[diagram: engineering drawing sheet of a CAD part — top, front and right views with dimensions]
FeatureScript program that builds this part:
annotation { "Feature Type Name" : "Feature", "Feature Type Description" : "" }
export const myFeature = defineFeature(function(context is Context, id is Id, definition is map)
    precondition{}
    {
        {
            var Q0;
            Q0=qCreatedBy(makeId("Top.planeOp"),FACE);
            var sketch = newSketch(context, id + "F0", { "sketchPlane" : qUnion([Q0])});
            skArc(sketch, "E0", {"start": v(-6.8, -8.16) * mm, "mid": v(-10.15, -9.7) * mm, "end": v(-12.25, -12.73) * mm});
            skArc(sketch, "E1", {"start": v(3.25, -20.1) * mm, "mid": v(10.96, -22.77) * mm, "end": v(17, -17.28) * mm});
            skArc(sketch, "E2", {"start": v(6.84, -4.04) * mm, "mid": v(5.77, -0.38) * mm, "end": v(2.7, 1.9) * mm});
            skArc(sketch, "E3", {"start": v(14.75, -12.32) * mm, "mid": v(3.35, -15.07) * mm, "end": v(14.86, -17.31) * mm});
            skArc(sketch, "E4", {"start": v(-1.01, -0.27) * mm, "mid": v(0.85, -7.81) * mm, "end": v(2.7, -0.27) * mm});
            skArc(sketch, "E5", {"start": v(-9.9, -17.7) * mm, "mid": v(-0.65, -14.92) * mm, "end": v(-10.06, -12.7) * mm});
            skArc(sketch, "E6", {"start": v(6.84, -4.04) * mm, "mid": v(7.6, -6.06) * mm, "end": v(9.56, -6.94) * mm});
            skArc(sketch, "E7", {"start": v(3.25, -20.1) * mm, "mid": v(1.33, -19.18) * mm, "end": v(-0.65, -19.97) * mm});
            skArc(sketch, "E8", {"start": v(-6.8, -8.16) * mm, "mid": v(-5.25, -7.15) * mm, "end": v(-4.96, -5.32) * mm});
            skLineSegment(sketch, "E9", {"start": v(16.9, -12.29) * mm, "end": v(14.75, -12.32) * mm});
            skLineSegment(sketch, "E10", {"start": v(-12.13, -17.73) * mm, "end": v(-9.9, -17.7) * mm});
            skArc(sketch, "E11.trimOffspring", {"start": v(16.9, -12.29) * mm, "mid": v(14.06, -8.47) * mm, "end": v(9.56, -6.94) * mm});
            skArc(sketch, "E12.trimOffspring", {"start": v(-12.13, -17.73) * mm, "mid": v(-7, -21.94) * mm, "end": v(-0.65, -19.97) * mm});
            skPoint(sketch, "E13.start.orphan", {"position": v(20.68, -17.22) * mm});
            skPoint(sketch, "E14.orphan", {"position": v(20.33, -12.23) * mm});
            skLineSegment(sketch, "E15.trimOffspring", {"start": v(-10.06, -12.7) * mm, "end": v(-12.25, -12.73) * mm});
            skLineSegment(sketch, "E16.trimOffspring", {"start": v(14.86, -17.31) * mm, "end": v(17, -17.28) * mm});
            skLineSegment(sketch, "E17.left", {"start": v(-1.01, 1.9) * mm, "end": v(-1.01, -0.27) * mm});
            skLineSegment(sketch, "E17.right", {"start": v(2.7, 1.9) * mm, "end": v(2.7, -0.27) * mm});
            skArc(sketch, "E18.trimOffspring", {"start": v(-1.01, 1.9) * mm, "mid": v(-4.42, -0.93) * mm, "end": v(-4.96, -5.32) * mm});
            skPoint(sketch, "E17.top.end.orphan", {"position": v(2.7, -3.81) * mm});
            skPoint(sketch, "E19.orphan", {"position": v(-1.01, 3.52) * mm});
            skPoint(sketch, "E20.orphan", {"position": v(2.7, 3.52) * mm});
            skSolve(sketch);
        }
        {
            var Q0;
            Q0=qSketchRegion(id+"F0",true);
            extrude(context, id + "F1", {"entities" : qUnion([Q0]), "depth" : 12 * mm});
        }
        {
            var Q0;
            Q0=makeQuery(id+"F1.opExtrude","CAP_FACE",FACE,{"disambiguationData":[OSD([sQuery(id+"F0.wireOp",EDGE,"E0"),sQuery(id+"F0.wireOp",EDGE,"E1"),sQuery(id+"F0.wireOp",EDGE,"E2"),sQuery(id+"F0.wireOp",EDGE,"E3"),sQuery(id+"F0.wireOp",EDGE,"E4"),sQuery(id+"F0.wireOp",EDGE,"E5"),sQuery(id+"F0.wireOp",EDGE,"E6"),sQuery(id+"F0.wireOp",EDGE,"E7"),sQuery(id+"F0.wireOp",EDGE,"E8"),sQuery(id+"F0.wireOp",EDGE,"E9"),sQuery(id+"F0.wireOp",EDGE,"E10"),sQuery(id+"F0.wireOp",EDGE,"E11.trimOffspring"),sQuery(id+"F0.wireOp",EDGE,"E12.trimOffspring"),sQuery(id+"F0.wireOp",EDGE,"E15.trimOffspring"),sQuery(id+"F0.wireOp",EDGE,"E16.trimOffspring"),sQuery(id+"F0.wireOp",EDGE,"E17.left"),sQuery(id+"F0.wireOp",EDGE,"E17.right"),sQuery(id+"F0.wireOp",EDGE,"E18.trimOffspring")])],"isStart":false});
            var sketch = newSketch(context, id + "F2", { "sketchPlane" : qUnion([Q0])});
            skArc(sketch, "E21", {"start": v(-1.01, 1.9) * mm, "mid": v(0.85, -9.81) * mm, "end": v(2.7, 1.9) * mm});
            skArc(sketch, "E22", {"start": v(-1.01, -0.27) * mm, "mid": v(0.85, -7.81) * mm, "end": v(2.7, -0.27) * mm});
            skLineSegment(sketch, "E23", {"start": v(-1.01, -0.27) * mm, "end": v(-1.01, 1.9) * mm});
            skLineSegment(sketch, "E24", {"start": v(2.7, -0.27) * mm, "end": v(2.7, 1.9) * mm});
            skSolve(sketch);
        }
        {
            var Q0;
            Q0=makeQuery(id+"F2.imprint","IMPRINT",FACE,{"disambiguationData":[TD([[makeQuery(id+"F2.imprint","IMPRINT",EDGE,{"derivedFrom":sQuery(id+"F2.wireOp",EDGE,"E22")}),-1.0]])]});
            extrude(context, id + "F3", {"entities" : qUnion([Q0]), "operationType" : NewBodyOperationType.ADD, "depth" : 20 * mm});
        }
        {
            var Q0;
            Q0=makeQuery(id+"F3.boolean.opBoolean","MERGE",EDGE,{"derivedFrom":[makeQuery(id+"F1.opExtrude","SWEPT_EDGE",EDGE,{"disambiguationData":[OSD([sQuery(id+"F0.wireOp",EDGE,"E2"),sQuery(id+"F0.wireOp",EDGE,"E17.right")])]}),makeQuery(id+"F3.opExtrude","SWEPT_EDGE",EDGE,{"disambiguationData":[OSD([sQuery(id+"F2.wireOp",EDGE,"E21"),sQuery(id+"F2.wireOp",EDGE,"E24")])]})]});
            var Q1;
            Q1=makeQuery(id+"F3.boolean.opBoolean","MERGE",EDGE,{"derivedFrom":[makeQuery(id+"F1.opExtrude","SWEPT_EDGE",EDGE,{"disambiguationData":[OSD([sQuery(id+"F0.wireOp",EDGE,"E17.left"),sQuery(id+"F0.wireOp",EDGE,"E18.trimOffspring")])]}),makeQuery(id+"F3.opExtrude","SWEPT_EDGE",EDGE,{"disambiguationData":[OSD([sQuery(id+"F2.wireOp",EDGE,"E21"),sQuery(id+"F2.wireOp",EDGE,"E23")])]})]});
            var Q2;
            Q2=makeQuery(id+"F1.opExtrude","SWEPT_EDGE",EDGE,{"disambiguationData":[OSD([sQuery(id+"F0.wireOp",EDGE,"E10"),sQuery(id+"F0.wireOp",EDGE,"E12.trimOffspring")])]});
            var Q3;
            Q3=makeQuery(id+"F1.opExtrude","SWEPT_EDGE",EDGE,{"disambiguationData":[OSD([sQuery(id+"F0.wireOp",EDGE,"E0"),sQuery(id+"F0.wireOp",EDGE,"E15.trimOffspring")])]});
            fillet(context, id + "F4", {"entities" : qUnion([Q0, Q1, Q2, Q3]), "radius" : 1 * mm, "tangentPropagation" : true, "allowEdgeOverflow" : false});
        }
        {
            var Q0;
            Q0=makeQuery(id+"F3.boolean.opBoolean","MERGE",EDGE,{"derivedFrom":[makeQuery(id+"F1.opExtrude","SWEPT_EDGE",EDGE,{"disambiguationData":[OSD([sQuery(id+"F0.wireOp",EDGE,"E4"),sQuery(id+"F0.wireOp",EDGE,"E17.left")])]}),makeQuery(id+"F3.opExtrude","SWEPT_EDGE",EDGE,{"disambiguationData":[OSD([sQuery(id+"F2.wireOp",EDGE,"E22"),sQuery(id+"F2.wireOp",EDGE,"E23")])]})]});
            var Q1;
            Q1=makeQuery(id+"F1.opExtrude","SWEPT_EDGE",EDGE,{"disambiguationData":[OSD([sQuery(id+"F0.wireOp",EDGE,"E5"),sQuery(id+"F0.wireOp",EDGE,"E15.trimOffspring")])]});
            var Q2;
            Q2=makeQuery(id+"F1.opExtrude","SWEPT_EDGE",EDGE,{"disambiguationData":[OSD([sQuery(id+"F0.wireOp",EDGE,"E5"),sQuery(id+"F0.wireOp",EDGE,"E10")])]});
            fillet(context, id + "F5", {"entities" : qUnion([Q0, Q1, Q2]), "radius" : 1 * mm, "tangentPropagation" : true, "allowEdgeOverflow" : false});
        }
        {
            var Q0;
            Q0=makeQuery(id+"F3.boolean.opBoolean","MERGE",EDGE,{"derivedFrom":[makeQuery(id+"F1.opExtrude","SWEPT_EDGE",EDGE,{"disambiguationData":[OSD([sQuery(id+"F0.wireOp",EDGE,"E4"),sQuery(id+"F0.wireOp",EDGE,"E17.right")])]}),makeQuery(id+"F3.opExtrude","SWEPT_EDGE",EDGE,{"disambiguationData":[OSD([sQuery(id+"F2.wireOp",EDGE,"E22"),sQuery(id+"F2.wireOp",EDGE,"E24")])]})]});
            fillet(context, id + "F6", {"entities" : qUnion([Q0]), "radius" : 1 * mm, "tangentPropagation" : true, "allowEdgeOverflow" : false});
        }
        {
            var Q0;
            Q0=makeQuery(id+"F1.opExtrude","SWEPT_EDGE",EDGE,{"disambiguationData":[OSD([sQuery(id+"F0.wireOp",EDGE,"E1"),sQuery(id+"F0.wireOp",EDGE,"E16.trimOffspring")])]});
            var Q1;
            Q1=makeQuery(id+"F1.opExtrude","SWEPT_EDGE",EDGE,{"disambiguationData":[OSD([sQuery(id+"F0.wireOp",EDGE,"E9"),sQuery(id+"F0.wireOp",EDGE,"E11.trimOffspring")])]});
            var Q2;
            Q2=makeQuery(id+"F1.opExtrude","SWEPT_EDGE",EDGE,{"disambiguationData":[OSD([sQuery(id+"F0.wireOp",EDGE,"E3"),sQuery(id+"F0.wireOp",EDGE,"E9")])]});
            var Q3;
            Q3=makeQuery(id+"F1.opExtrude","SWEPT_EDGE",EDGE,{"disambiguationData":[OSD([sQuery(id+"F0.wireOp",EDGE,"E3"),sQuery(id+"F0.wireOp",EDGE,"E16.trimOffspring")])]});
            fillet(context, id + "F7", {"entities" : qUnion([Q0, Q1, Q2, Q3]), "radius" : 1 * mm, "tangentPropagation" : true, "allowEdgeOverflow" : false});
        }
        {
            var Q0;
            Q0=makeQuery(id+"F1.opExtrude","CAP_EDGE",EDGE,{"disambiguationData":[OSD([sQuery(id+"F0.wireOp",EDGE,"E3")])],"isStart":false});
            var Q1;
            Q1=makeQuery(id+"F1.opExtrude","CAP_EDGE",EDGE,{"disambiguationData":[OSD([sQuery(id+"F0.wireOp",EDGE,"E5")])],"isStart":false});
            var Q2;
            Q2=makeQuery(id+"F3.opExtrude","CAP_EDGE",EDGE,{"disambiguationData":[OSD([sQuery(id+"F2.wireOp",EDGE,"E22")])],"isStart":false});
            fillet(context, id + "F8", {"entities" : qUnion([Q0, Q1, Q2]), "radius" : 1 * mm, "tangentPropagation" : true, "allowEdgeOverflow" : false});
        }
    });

·····

What you need to do
Please quote the stretch from the start of the items through the line containing "v(-10.15, -9.7) *", with both ends included.

Answer to the task
[diagram: engineering drawing sheet of a CAD part — top, front and right views with dimensions]
FeatureScript program that builds this part:
annotation { "Feature Type Name" : "Feature", "Feature Type Description" : "" }
export const myFeature = defineFeature(function(context is Context, id is Id, definition is map)
    precondition{}
    {
        {
            var Q0;
            Q0=qCreatedBy(makeId("Top.planeOp"),FACE);
            var sketch = newSketch(context, id + "F0", { "sketchPlane" : qUnion([Q0])});
            skArc(sketch, "E0", {"start": v(-6.8, -8.16) * mm, "mid": v(-10.15, -9.7) * mm, "end": v(-12.25, -12.73) * mm});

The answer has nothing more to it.